- _Work task 1_
In the forum thread about a quieter muffler for the Honda HSS928A, why does the original poster want a quieter muffler? Explain in one to three sentences.
- _Work task 2_
According to the forum thread about a quieter Honda muffler, how long has the original poster owned the HSS928A?
- _Work task 3_
From the forum thread about a quieter Honda muffler, reproduce everything from "# Quieter muffler" down to "insights or ideas?".

- _Text block_
....

# Quieter muffler for Honda HSS928A



## StanL (Mar 16, 2021)

I've had the HSS928A for about five years. I've been very pleased. Reliable, powerful, easy-starting, and has a long snow throwing distance. I love the tracks. Much better than the Toro I had before. But it's much louder than the snowblowers my neighbors use (Ariens, Toro, others).

I have a new job and, when it snows, I need to blow my driveway before leaving for work at 6:00 AM. This means I'm out there blowing away starting at 4:30 AM or 5:00 AM.

Quite understandably, making this racket at 4:30 AM is, well, unneighborly.

I wonder if there are any after-market mufflers that are quieter than the one that comes with the Honda snowblower. Any insights or ideas?

Tnx, Stan 

Stan Lapidus
Lookout Mountain, Colorado


----------



## orangputeh (Nov 24, 2016)

....

- _Recorded data_
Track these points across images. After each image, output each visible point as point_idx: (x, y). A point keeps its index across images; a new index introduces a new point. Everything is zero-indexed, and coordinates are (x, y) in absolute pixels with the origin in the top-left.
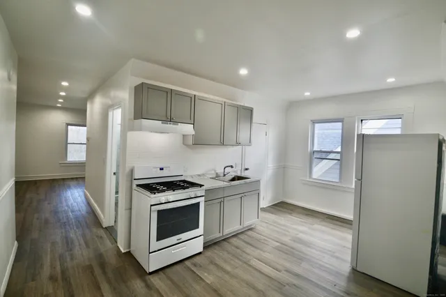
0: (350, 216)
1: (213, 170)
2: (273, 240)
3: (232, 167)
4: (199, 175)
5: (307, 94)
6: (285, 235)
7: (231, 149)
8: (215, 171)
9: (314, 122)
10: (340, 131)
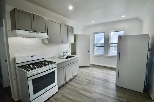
0: (115, 67)
1: (58, 54)
2: (85, 79)
3: (67, 52)
4: (52, 57)
5: (93, 22)
6: (89, 76)
7: (66, 45)
8: (59, 54)
9: (94, 33)
10: (104, 36)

....

- _Written response 1_
His new job means he has to clear his driveway before leaving for work at 6:00 AM, so he starts blowing snow at 4:30 or 5:00 AM. His Honda is much louder than his neighbors' snowblowers, and he considers making that much noise so early unneighborly.

- _Written response 2_
About five years.

- _Written response 3_
# Quieter muffler for Honda HSS928A



## StanL (Mar 16, 2021)

I've had the HSS928A for about five years. I've been very pleased. Reliable, powerful, easy-starting, and has a long snow throwing distance. I love the tracks. Much better than the Toro I had before. But it's much louder than the snowblowers my neighbors use (Ariens, Toro, others).

I have a new job and, when it snows, I need to blow my driveway before leaving for work at 6:00 AM. This means I'm out there blowing away starting at 4:30 AM or 5:00 AM.

Quite understandably, making this racket at 4:30 AM is, well, unneighborly.

I wonder if there are any after-market mufflers that are quieter than the one that comes with the Honda snowblower. Any insights or ideas?